__PASSAGE TO READ__:
Remaining issues are:
* Do we need to keep the Opcode Type? It's not clear to me what it's used
for.
+----------+----------+----------+----------+
| Opcode Type (Perl = 0x5045524c) |
+----------+----------+----------+----------+
* Does it make sense to use a fix size header? The offset of the first
segment could be calculated by multiplying an "offset byte" and the
wordsize. That would allow more then enough room for growth (at least
1KB) and ensure that the first segment is always 32-bit aligned. Leo
and I disagree on this but I think it makes sense. Additional metadata
could be added to the header without breaking backwards compatibility.
-J
--
OK
> * The magic number is no longer an opcode outside the header. It is
> now an 8 byte magic string at the the beginning of the header.
I should think four would do, but no matter.
> * Bytes 20 through 31 are now padding so the core.op fingerprint can
> be expanded in the future.
Marvy. Important note: All those bytes *must* be zeros in the current
implementation. See below.
> * Do we need to keep the Opcode Type? It's not clear to me what it's used
> for.
>
> +----------+----------+----------+----------+
> | Opcode Type (Perl = 0x5045524c) |
> +----------+----------+----------+----------+
I don't think it's useful. A pbc file is Parrot byte code; if Parrot
learns to translate .NET, Python, or JVM files, it'll read them in
their native formats.

__EXERCISE 1__: Using the Parrot bytecode header discussion, decide whether each statement agrees with it: (a) the magic number is now an 8 byte magic string in the header; (b) the padding bytes may hold any value in the current implementation; (c) the reply finds the Opcode Type useful. For each, answer yes or no and quote the deciding words.
__EXERCISE 2__: From the listing, give as a JSON list of strings the lines from the one containing "EAVE A COMMENT" through the one containing "ke sure you", one string per line.

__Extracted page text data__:

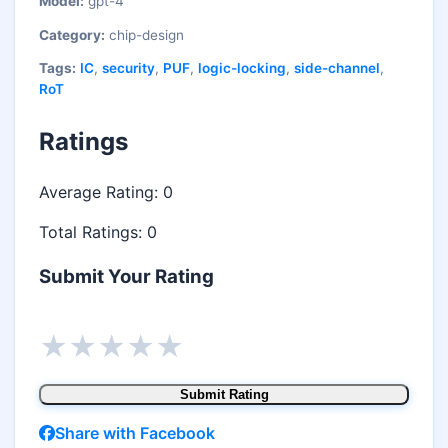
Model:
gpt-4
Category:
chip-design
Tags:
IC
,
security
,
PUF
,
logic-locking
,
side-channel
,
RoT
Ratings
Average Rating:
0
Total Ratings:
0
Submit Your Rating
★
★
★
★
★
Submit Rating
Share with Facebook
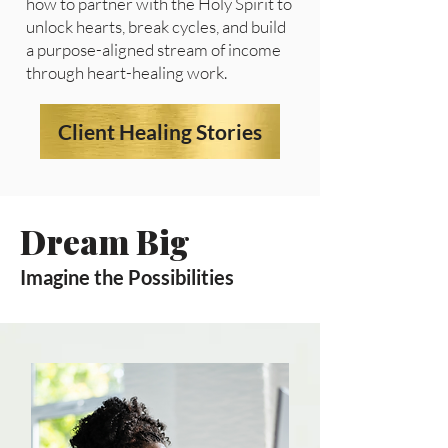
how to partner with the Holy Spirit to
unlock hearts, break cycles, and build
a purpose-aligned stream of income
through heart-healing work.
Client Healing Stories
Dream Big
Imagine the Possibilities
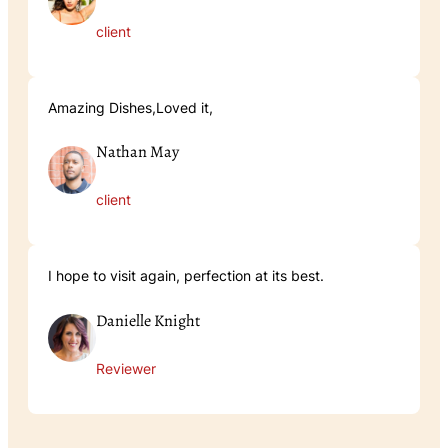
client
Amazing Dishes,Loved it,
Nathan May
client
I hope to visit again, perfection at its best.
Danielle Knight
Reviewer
--
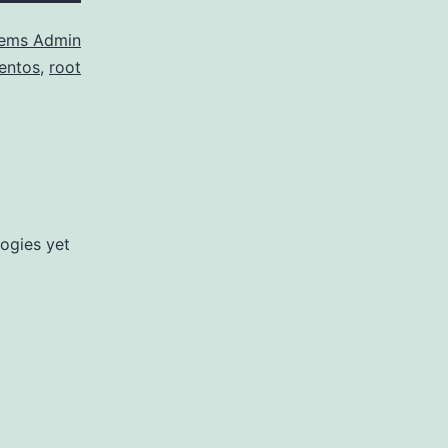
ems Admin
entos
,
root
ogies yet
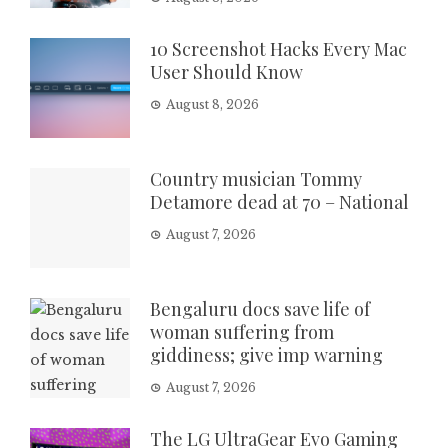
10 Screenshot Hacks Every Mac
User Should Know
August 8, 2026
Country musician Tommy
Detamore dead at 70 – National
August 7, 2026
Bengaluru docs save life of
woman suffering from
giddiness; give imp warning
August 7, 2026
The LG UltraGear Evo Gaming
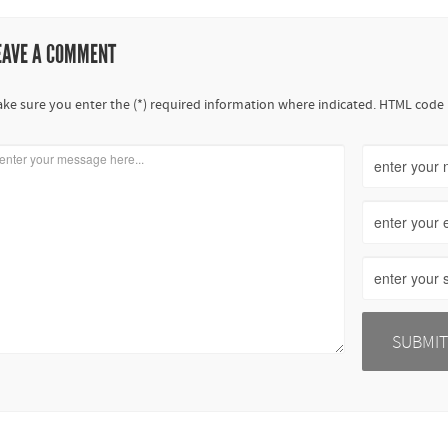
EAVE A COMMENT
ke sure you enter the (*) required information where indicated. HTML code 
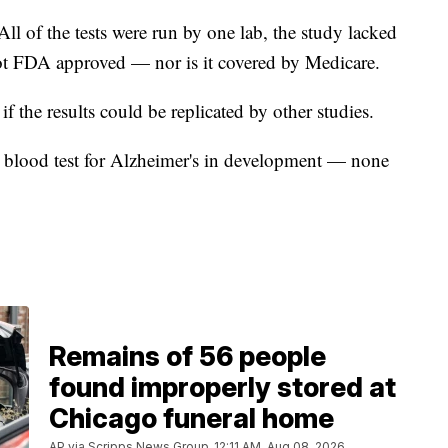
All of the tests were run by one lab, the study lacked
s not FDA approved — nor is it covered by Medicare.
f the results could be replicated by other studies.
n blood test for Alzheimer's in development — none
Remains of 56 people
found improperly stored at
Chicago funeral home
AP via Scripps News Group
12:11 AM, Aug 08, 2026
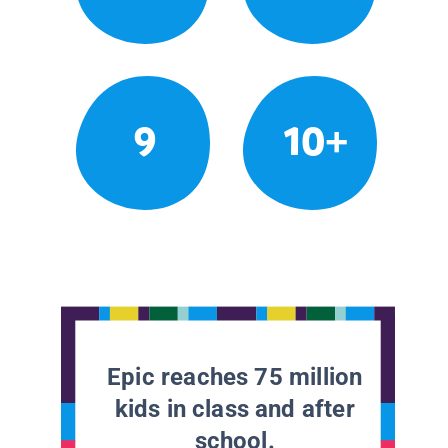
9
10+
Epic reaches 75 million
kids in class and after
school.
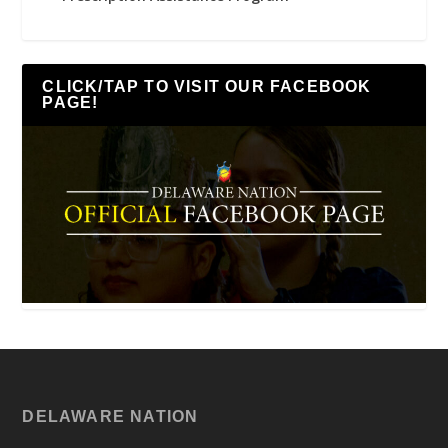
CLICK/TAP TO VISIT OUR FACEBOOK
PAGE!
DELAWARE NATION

__FINAL ANSWER 1__:
(a) Yes: "now an 8 byte magic string"
(b) No: "All those bytes *must* be zeros in the current implementation"
(c) No: "I don't think it's useful."

__FINAL ANSWER 2__:
[
  "EAVE A COMMENT",
  "ke sure you enter the (*) required information where indicated. HTML code "
]